EXTRACT PROVIDED
Content starts

Built around 400BC, the theatre is famous for its exceptional acoustics, which enable spectators, regardless of where they are seated, to hear spoken words from the stage area. Apparently, you can even hear a pin drop or a match being struck centrestage.

I was most impressed with Olympia, where the first Olympic Games were held in 776BC. I listened intently as local specialist Nike recounted how top athletes (men only) representing their hometowns or city-states would train for a year before gathering in Olympia for the competitions.

We walked through the ruins where athletes trained and ran in the ancient stadium.

Next, we visited the adjacent museum, home to several important treasures including the sculptured ornaments from the Temple of Zeus at Olympia, which housed the famous statue of the god that became one of the Seven Wonders of the Ancient World, and the statues of Hermes of Praxiteles and Nike of Paionios.

Be my guest

On the same evening, we had dinner with the Karabelas family — Ms Franca Magrini and her sons Alexis and Francesco Karabelas — at their olive farm, Magna Grecia, in Olympia, as part of Trafalgar’s Be My Guest experience.

Our host, Ms Magrini, greeted us at the door and personally served us freshly baked pies and the local aperitif, ouzo.

This was followed by a sumptuous home-cooked dinner where we were introduced to authentic Greek cuisine.

Amid the revelry and cheers of “yamas”, we raised our glasses in a toast to Canadian travel mate Raymond Tushingham, who had turned 50 that day. In fact, we celebrated three birthdays and a wedding anniversary during the trip, making it a very special one indeed.

Content ends

PROVIDED MATERIAL
Content starts

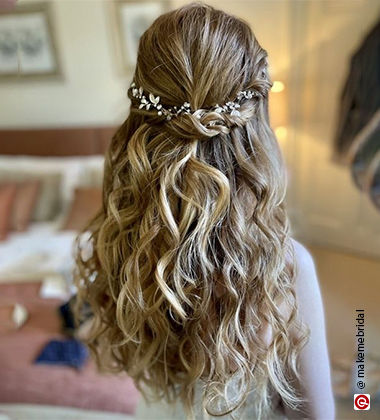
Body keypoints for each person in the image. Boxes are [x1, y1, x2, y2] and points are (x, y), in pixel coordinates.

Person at [74, 3, 335, 419]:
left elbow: (108, 344)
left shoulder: (115, 242)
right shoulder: (284, 267)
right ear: (256, 130)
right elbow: (318, 415)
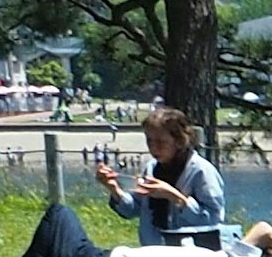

Content ends

ASSIGNED TASK 1
Write out everything in the travel excerpt from "Built around 400BC, the" down to "for the competitions.", word for word.
ASSIGNED TASK 2
In the travel excerpt, when were the first Olympic Games held in Olympia?
ASSIGNED TASK 3
Turn the paragraph of the travel excerpt that opens "Next, we visited the adjacent museum" into a short list of the treasures it names.
Base your work on the travel excerpt alone.

RESPONSE AREA 1
Built around 400BC, the theatre is famous for its exceptional acoustics, which enable spectators, regardless of where they are seated, to hear spoken words from the stage area. Apparently, you can even hear a pin drop or a match being struck centrestage.

I was most impressed with Olympia, where the first Olympic Games were held in 776BC. I listened intently as local specialist Nike recounted how top athletes (men only) representing their hometowns or city-states would train for a year before gathering in Olympia for the competitions.

RESPONSE AREA 2
776BC

RESPONSE AREA 3
- Sculptured ornaments from the Temple of Zeus at Olympia, which housed the god's famous statue, one of the Seven Wonders of the Ancient World
- The statue of Hermes of Praxiteles
- The statue of Nike of Paionios